Lo ricordo bene quel palazzo, detto il palazzo onda. Il costruttore mi querelò sostenendo di non averci nulla a che fare. Eh già, bisognava risalire nelle scatole cinesi della proprietà fino al decimo passaggio, solo allora veniva fuori il nome del costruttore e della moglie.

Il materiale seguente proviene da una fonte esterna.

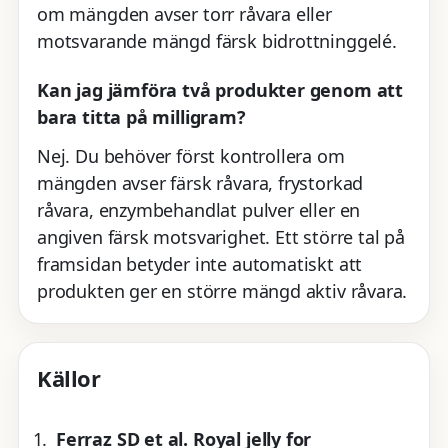
om mängden avser torr råvara eller
motsvarande mängd färsk bidrottninggelé.
Kan jag jämföra två produkter genom att
bara titta på milligram?
Nej. Du behöver först kontrollera om
mängden avser färsk råvara, frystorkad
råvara, enzymbehandlat pulver eller en
angiven färsk motsvarighet. Ett större tal på
framsidan betyder inte automatiskt att
produkten ger en större mängd aktiv råvara.
Källor
Ferraz SD et al. Royal jelly for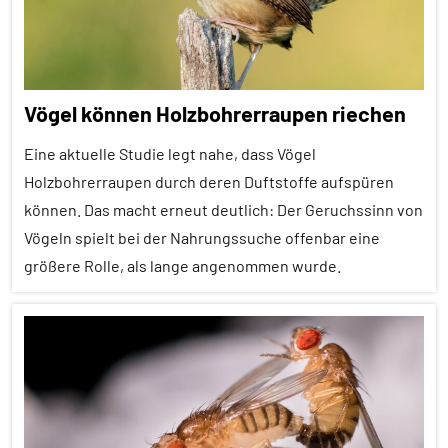
Alle
Tiergruppen
Empfohlene
Vögel können Holzbohrerraupen riechen
Artikel
Fortpflanzung
Eine aktuelle Studie legt nahe, dass Vögel
Holzbohrerraupen durch deren Duftstoffe aufspüren
In
können. Das macht erneut deutlich: Der Geruchssinn von
aller
Kürze
Vögeln spielt bei der Nahrungssuche offenbar eine
größere Rolle, als lange angenommen wurde.
Insekten
Pheromone
Alle
Sozialverhalten
Artikel
Wirbellose
Alle
Themen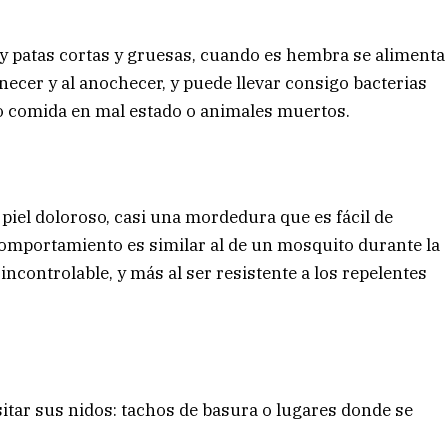
 y patas cortas y gruesas, cuando es hembra se alimenta
ecer y al anochecer, y puede llevar consigo bacterias
o comida en mal estado o animales muertos.
 piel doloroso, casi una mordedura que es fácil de
 comportamiento es similar al de un mosquito durante la
ncontrolable, y más al ser resistente a los repelentes
itar sus nidos: tachos de basura o lugares donde se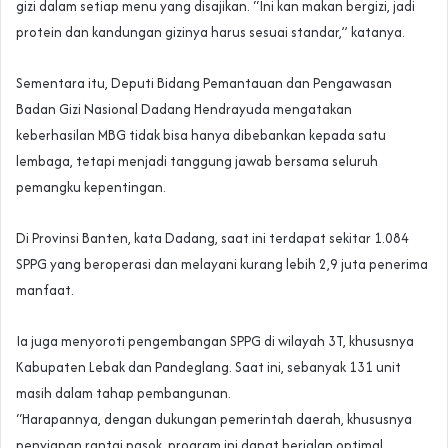
gizi dalam setiap menu yang disajikan. “Ini kan makan bergizi, jadi
protein dan kandungan gizinya harus sesuai standar,” katanya.
Sementara itu, Deputi Bidang Pemantauan dan Pengawasan
Badan Gizi Nasional Dadang Hendrayuda mengatakan
keberhasilan MBG tidak bisa hanya dibebankan kepada satu
lembaga, tetapi menjadi tanggung jawab bersama seluruh
pemangku kepentingan.
Di Provinsi Banten, kata Dadang, saat ini terdapat sekitar 1.084
SPPG yang beroperasi dan melayani kurang lebih 2,9 juta penerima
manfaat.
Ia juga menyoroti pengembangan SPPG di wilayah 3T, khususnya
Kabupaten Lebak dan Pandeglang. Saat ini, sebanyak 131 unit
masih dalam tahap pembangunan.
“Harapannya, dengan dukungan pemerintah daerah, khususnya
penyiapan rantai pasok, program ini dapat berjalan optimal,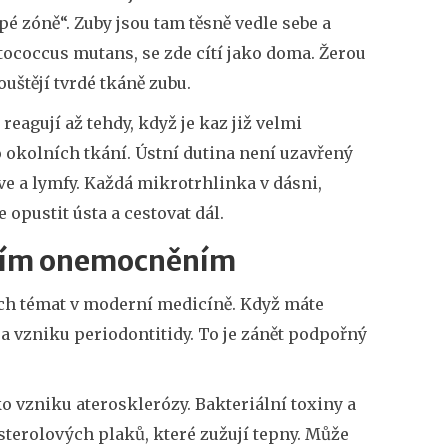
pé zóně“. Zuby jsou tam těsně vedle sebe a
tococcus mutans
, se zde cítí jako doma. Žerou
uštějí tvrdé tkáně zubu.
eagují až tehdy, když je kaz již velmi
 okolních tkání. Ústní dutina není uzavřený
e a lymfy. Každá mikrotrhlinka v dásni,
 opustit ústa a cestovat dál.
čním onemocněním
ích témat v moderní medicíně. Když máte
 a vzniku
periodontitidy
. To je zánět podpořný
iko vzniku
aterosklerózy
. Bakteriální toxiny a
esterolových plaků, které zužují tepny. Může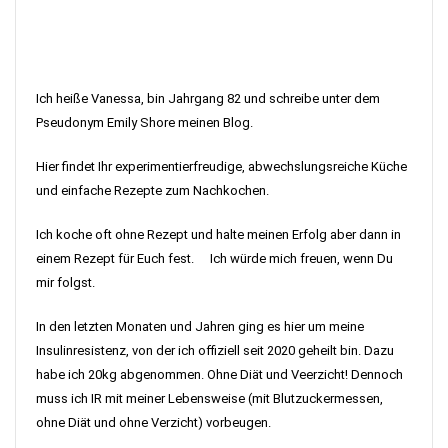
Ich heiße Vanessa, bin Jahrgang 82 und schreibe unter dem
Pseudonym Emily Shore meinen Blog.
Hier findet Ihr experimentierfreudige, abwechslungsreiche Küche
und einfache Rezepte zum Nachkochen.
Ich koche oft ohne Rezept und halte meinen Erfolg aber dann in
einem Rezept für Euch fest. Ich würde mich freuen, wenn Du
mir folgst.
In den letzten Monaten und Jahren ging es hier um meine
Insulinresistenz, von der ich offiziell seit 2020 geheilt bin. Dazu
habe ich 20kg abgenommen. Ohne Diät und Veerzicht! Dennoch
muss ich IR mit meiner Lebensweise (mit Blutzuckermessen,
ohne Diät und ohne Verzicht) vorbeugen.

Ricordo di aver dato tutto l’incartamento all’avvocato del Corriere, se non altro per chiedere al Pm di perseguire quel signore per falso.
Perché quella reazione? Semplice, il palazzo che era invenduto da una ventina d’anni e che era stato già oggetto di inchieste giudiziarie era palesemente in difficoltà con le regole abitative: soffitti molto bassi, mura in cui non piantare neanche un chiodo per via della presenza di amianto.
Perché fui querelato? Perché poco dopo essere stato preso dal Dipartimento di Pubblica Sicurezza c’era morto per legionellosi un funzionario della Dia. Nell’occasione avevo ricostruito i precedenti di quell’immobile e la sua lunga storia. Guai a farlo.